Dr Meike Nicole Leiske will take over the newly established junior professorship for sustainable and functional polymers on 1 December 2022. She comes from Ghent University in Belgium, where she was a postdoc in a research group on supramolecular chemistry. Before that, she spent three years as a postdoc at Monash University in Melbourne, with which the University of Bayreuth is linked through numerous collaborations in the field of polymer research - in particular through the Bayreuth-Melbourne Colloid/Polymer Network, which was funded by the DAAD from 2015 to 2021. Leiske began her scientific career by studying biology and chemistry at the Carl von Ossietzky University of Oldenburg. After her bachelor's degree, she moved to the Friedrich Schiller University of Jena: here she first completed the master's programme "Chemical Biology" and then did her doctorate under Prof. Dr. Ulrich Schubert on a topic in polymer chemistry. Since then, she has become increasingly involved in polymer research.
In Bayreuth, Dr. Meike Nicole Leiske will link issues from polymer chemistry, molecular biosciences and ecology in an interdisciplinary way. It is a central concern for her to make plastics more environmentally friendly and to advance the development of biodegradable polymers that can be used as innovative packaging materials, for example. The interactions between polymers and living organisms will also be an important topic for the new junior professor: she wants to contribute to the avoidance of health risks that could arise from microplastics in food chains, and at the same time work on polymers with special pharmaceutical functions - for example, with regard to a targeted and gentle release of medical active ingredients in the organism.
"There are many interdisciplinary links for my research work here on campus.
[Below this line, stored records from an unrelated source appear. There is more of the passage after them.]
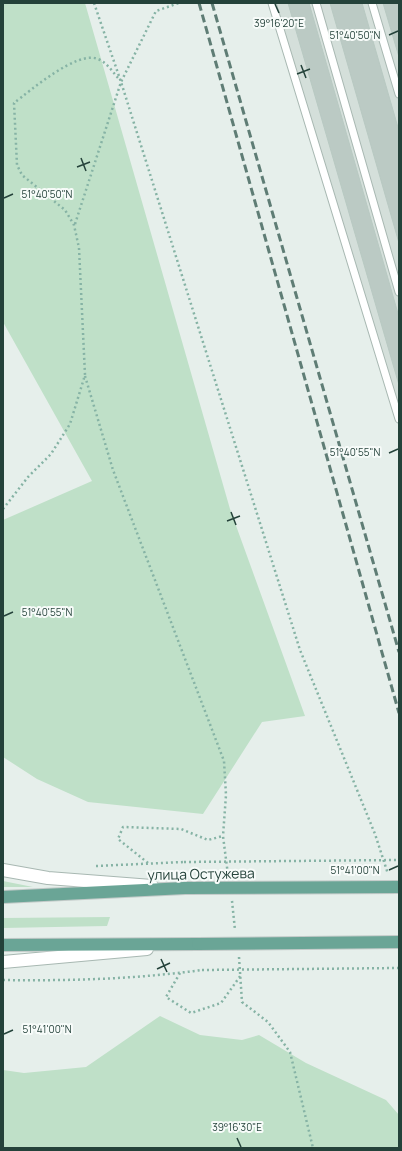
<svg xmlns="http://www.w3.org/2000/svg" width="402" height="1151" viewBox="0 0 402 1151" font-family="Manrope,sans-serif">
	<style>
		.built { fill: #d4dfda }
		.green { fill: #bfe0c8 }
		.building { fill: #bbcac4; stroke: #b8c9c2 }
		.lines { fill: none; stroke-linecap: round; stroke-linejoin: round }
		.service-casing { stroke: #a8b8b2; stroke-width: 9 }
		.tertiary-casing { stroke: #a8b8b2; stroke-width: 14 }
		.primary-casing { stroke: #c2cac8; stroke-width: 14 }
		.path { stroke: #86b3a5; stroke-width: 2.5; stroke-dasharray: 2 3; stroke-linecap: butt }
		.service { stroke: #fff; stroke-width: 7 }
		.tertiary { stroke: #fff; stroke-width: 12 }
		.primary { stroke: #6aa596; stroke-width: 12 }
		.rail { stroke: #5f7d75; stroke-width: 3; stroke-dasharray: 8 4; stroke-linecap: butt }
		.primary-bridge-casing { stroke: #c2cac8; stroke-width: 14; stroke-linecap: butt }
		.path-bridge { stroke: #86b3a5; stroke-width: 2.5; stroke-dasharray: 2 3; stroke-linecap: butt }
		.primary-bridge { stroke: #6aa596; stroke-width: 12 }
		.ticks { fill: none; stroke: #24423a; stroke-width: 1.5 }
		.labels { text-anchor: middle; stroke-width: 4; stroke-linejoin: round; paint-order: stroke }
		.street-label { font-size: 14px; fill: #24423a; stroke: #f7fbf9 }
		.ticks-label { font-size: 10px; text-anchor: middle; fill: #24423a; stroke: #f7fbf9; stroke-width: 4; stroke-linejoin: round; paint-order: stroke }
	</style>
	<rect width="100%" height="100%" fill="#e6efeb"/>
	<!-- built -->
	<path class="built" d="M 276,3 L 399,3 L 399,424 Z"/>
	<!-- green -->
	<path class="green" d="M 3,3 L 85,3 L 230,509 L 305,716 L 262,722 L 203,814 L 88,802 L 37,779 L 3,757 L 3,520 L 92,481 L 3,322 Z
		M 3,881 L 33,887 L 3,887 Z
		M 110,917 L 107,926 L 3,928 L 3,918 Z
		M 160,1016 L 200,1035 L 242,1040 L 259,1035 L 306,1063 L 386,1100 L 399,1115 L 399,1148 L 3,1148 L 3,1070 L 24,1073 L 86,1067 Z"/>
	<!-- building -->
	<path class="building" d="M 288,3 L 309,3 L 399,317 L 399,385 Z
		M 330,3 L 362,3 L 399,131 L 399,243 Z
		M 383,3 L 399,3 L 399,57 Z"/>
	<g class="lines">
		<!-- service casing -->
		<g class="service-casing">
			<path id="service" d="M 272,3 L 399,419
				M 316,3 L 399,292
				M 372,3 L 399,94"/>
		</g>
		<!-- tertiary casing -->
		<g class="tertiary-casing">
			<path id="tertiary" d="M 3,870 L 48,878 L 152,886
				M 3,962 L 147,949"/>
		</g>
		<!-- primary casing -->
		<g class="primary-casing">
			<path id="primary" d="M 3,897 L 185,888
				M 3,945 L 198,944"/>
		</g>
		<!-- path -->
		<path class="path" d="M 94,3 L 121,82 L 300,650 L 375,834 L 388,874
			M 75,224 L 121,82 L 156,11 L 179,3
			M 85,376 L 113,470 L 224,761 L 226,795 L 223,836
			M 3,509 L 28,477 L 51,454 L 70,424 L 85,375 L 79,248 L 74,225 L 65,210 L 22,175 L 17,165 L 14,103 C 30,91 77,50 98,59 C 108,63 113,73 120,80
			M 148,863 L 118,839 L 123,827 L 181,829 L 208,840 L 223,836 L 228,875
			M 96,866 L 184,862
			M 232,901 L 235,930
			M 239,957 L 242,1002 L 268,1022 L 290,1052 L 313,1148
			M 180,973 L 166,997 L 191,1013 L 221,1003 L 241,975
			M 3,980 C 69,981 136,979 202,970"/>
		<!-- service -->
		<use href="#service" class="service"/>
		<!-- tertiary -->
		<use href="#tertiary" class="tertiary"/>
		<!-- primary -->
		<use href="#primary" class="primary"/>
		<!-- rail -->
		<path class="rail" d="M 199,3 L 399,713
			M 212,3 L 399,652"/>
		<!-- primary-bridge casing -->
		<g class="primary-bridge-casing">
			<path id="primary-bridge" d="M 185,888 L 399,887
				M 198,944 L 399,942"/>
		</g>
		<!-- path-bridge -->
		<path class="path-bridge" d="M 184,862 L 399,860
			M 202,970 L 399,968"/>
		<!-- primary-bridge -->
		<use href="#primary-bridge" class="primary-bridge"/>
	</g>
	<!-- ticks -->
	<path class="ticks" d="M 275,4 L 279,13M 389,35 L 398,31M 301,65 L 306,78M 297,74 L 310,69M 81,158 L 86,171M 77,167 L 90,162M 4,198 L 13,194M 389,453 L 398,449M 231,512 L 236,525M 227,521 L 240,516M 4,616 L 13,612M 389,870 L 398,866M 161,959 L 167,972M 157,969 L 170,963M 4,1034 L 13,1030M 237,1138 L 241,1147"/>
	<g class="labels">
		<!-- street labels -->
		<g class="street-label">
			<text transform="translate(201 874) rotate(-1)" y="5">улица Остужева</text>
		</g>
	</g>
	<g class="ticks-label">
		<text x="279" y="27">39°16'20"E</text>
		<text x="355" y="39">51°40'50"N</text>
		<text x="47" y="198">51°40'50"N</text>
		<text x="355" y="456">51°40'55"N</text>
		<text x="47" y="616">51°40'55"N</text>
		<text x="355" y="874">51°41'00"N</text>
		<text x="47" y="1033">51°41'00"N</text>
		<text x="237" y="1131">39°16'30"E</text>
	</g>
	<!-- border -->
	<rect width="402" height="1151" fill="none" stroke="#24423a" stroke-width="8"/>
</svg>
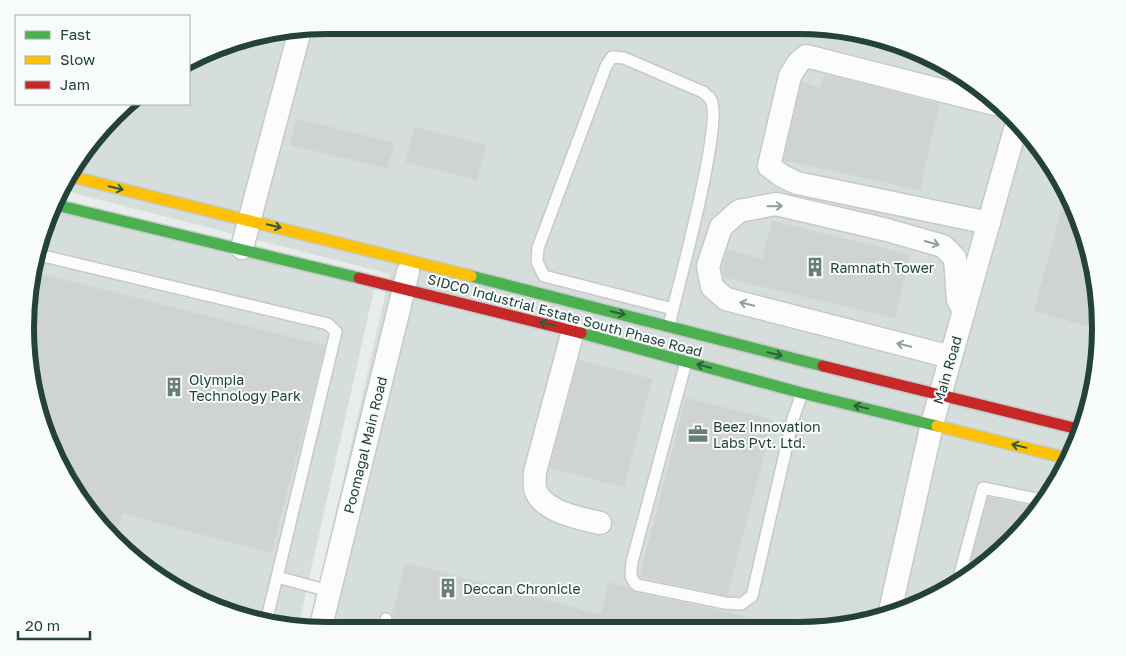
<svg xmlns="http://www.w3.org/2000/svg" width="1126" height="656" font-family="'Golos Text',sans-serif">
<rect width="100%" height="100%" fill="#e8edeb"/>
<path fill="#d6dedb" d="M328,25L818,26L896,41L966,76L1050,159L1095,269V387L1050,496L1012,542L950,590L895,615L818,630H309L390,274L62,190L76,159L128,104H189V63L231,41Z
M57,201L376,281L298,628L231,615L160,580L88,513L41,426L26,348L35,249Z"/>
<path fill="#cfd4d2" stroke="#d1d6d4" d="M825,74L939,104L920,190L784,160L802,82L820,89Z
M296,119L394,143L387,168L290,145Z
M415,127L486,145L477,180L406,162Z
M1065,197L1095,269V328L1034,311Z
M772,221L910,255L895,318L723,277L722,270L727,250L762,259Z
M33,272L325,346L271,553L122,513L115,538L88,513L41,426L26,348Z
M579,360L652,379L624,487L550,468Z
M686,398L773,420L727,596L640,577Z
M988,497L1040,508L1012,542L967,577Z
M406,563L601,615L609,583L630,588L636,592L775,623L774,630H392L393,620L392,615Z"/>
<g fill="none" stroke-linecap="round" stroke-linejoin="round">
<defs>
<path id="lane" d="M35,254L328,324L336,332L277,577
M669,326L673,309C681,276 723,123 711,100C710,97 705,94 703,92L624,58L612,57L606,66L538,248L537,262L544,276L673,309
M686,362L632,562C631,572 629,578 637,585L725,603L741,604L752,596L793,419L802,393
M957,585L983,488L1046,501
M266,622L277,577L329,591
M384,630L386,619"/>
<path id="street" d="M989,223L797,183L782,176L769,166L790,76L798,63L806,56L995,104
M242,248L300,30
M573,331L535,472C535,477 534,484 535,489C542,512 580,518 600,523
M951,357L726,299L712,287L708,266L721,227L739,211L776,204L887,230L943,246L955,258L958,300L964,311
M889,616L932,424L1016,126
M320,630L408,272"/>
<path id="fast" d="M56,205L359,278
M471,276L823,366
M581,333L802,393L937,426"/>
<path id="slow" d="M69,176L471,276
M937,426L1066,458"/>
<path id="jam" d="M359,278L581,333
M823,366L1078,429"/>
</defs>
<use href="#lane" stroke="#c5cac8" stroke-width="14"/>
<use href="#street" stroke="#c5cac8" stroke-width="25"/>
<use href="#fast" stroke="#c3cbc8" stroke-width="14"/>
<use href="#slow" stroke="#c3cbc8" stroke-width="14"/>
<use href="#jam" stroke="#c3cbc8" stroke-width="14"/>
<use href="#lane" stroke="#fcfcfc" stroke-width="11"/>
<use href="#street" stroke="#fcfcfc" stroke-width="22"/>
<use href="#fast" stroke="#4caf50" stroke-width="11"/>
<use href="#slow" stroke="#ffc107" stroke-width="11"/>
<use href="#jam" stroke="#c62828" stroke-width="11"/>
</g>
<defs><path id="oneway-shaft" d="M-6 0H5M1.5-3L5.5 0L1.5 3" fill="none" stroke-width="1.6" stroke-linecap="round" stroke-linejoin="round" transform="scale(1.25)"/></defs>
<g stroke="#2e5d40">
<use href="#oneway-shaft" transform="translate(116 188) rotate(14)"/>
<use href="#oneway-shaft" transform="translate(274 226) rotate(14)"/>
<use href="#oneway-shaft" transform="translate(618 313) rotate(14)"/>
<use href="#oneway-shaft" transform="translate(547 324) rotate(-166)"/>
<use href="#oneway-shaft" transform="translate(775 354) rotate(14)"/>
<use href="#oneway-shaft" transform="translate(704 366) rotate(-165)"/>
<use href="#oneway-shaft" transform="translate(861 407) rotate(-166)"/>
<use href="#oneway-shaft" transform="translate(1019 446) rotate(-166)"/>
</g>
<g stroke="#909f9b">
<use href="#oneway-shaft" transform="translate(775 206) rotate(-1)"/>
<use href="#oneway-shaft" transform="translate(932 243) rotate(16)"/>
<use href="#oneway-shaft" transform="translate(747 304) rotate(-166)"/>
<use href="#oneway-shaft" transform="translate(904 345) rotate(-166)"/>
</g>
<defs>
<symbol id="building-bare" viewBox="-9 -9 18 18"><path d="M-4-6H4V6H1V3H-1V6H-4ZM-2.5-4.3h1.7v1.8h-1.7ZM.8-4.3h1.7v1.8H.8ZM-2.5-1h1.7V.8h-1.7ZM.8-1h1.7V.8H.8Z" fill="#697e78" stroke="#f7fbf9" stroke-width="2.5" paint-order="stroke"/></symbol>
<symbol id="office-bare" viewBox="-9 -9 18 18"><path d="M-6-3h4V-5.5h4V-3h4V5H-6ZM-1-4.5V-3h2v-1.5ZM-6 0V1H6V0Z" fill="#697e78" stroke="#f7fbf9" stroke-width="2.5" paint-order="stroke"/></symbol>
</defs>
<g fill-rule="evenodd">
<use href="#building-bare" x="801" y="253" width="28" height="28"/>
<use href="#building-bare" x="160" y="373" width="28" height="28"/>
<use href="#office-bare" x="684" y="420" width="28" height="28"/>
<use href="#building-bare" x="434" y="574" width="28" height="28"/>
</g>
<g text-anchor="middle" dominant-baseline="central" stroke-width="4" stroke-linejoin="round" paint-order="stroke">
<g font-size="14" fill="#24423a" stroke="#f7fbf9" text-anchor="start">
<text x="830" y="267">Ramnath Tower</text>
<text x="189" y="379">Olympia<tspan x="189" dy="16">Technology Park</tspan></text>
<text x="713" y="426">Beez Innovation<tspan x="713" dy="16">Labs Pvt. Ltd.</tspan></text>
<text x="463" y="588">Deccan Chronicle</text>
</g>
<g font-size="14" fill="#24423a" stroke="#f7fbf9">
<text transform="translate(565 315) rotate(15)">SIDCO Industrial Estate South Phase Road</text>
<text transform="translate(947 370) rotate(-74)">Main Road</text>
<text transform="translate(365 445) rotate(-76)">Poomagal Main Road</text>
</g>
</g>
<path d="M0 0H1126V656H0ZM328 34H798A294 294 0 0 1 1092 328V328A294 294 0 0 1 798 622H328A294 294 0 0 1 34 328V328A294 294 0 0 1 328 34Z" fill="#f7fbf9" fill-rule="evenodd"/>
<path fill="none" stroke="#24423a" stroke-width="6" d="M328 34H798A294 294 0 0 1 1092 328V328A294 294 0 0 1 798 622H328A294 294 0 0 1 34 328V328A294 294 0 0 1 328 34Z"/>
<rect x="15" y="15" width="175" height="90" fill="#f7fbf9" stroke="#a3b1ad"/>
<rect x="25" y="31" width="25" height="8" fill="#4caf50" stroke="#a3b1ad"/>
<text x="60" y="40" font-size="15" fill="#24423a">Fast</text>
<rect x="25" y="56" width="25" height="8" fill="#ffc107" stroke="#a3b1ad"/>
<text x="60" y="65" font-size="15" fill="#24423a">Slow</text>
<rect x="25" y="81" width="25" height="8" fill="#c62828" stroke="#a3b1ad"/>
<text x="60" y="90" font-size="15" fill="#24423a">Jam</text>
<path d="M18 631v8h72v-8" fill="none" stroke="#24423a" stroke-width="2.5"/>
<text x="25" y="631" font-size="15" fill="#24423a" stroke="#f7fbf9" stroke-width="4" paint-order="stroke">20 m</text>
</svg>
I am already in contact with some members of the SFB "Microplastics", which has now been extended by the DFG for another four years, and the Transregio SFB "Biofabrication", and I am looking forward to working on exciting joint projects. Initially, the focus for me will be on some basic research questions. Then it will be important to apply the knowledge gained in practice so that our economy and society as a whole become more sustainable and biomedical innovations can be implemented more quickly. In this respect, I am also very interested in business collaborations in the long term."
The new junior professorship for sustainable and functional polymers will further strengthen the University of Bayreuth's sustainability strategy. "I am very pleased to be able to help shape the sustainability profile of our 'Green Campus' in both research and teaching in the coming years," says Leiske.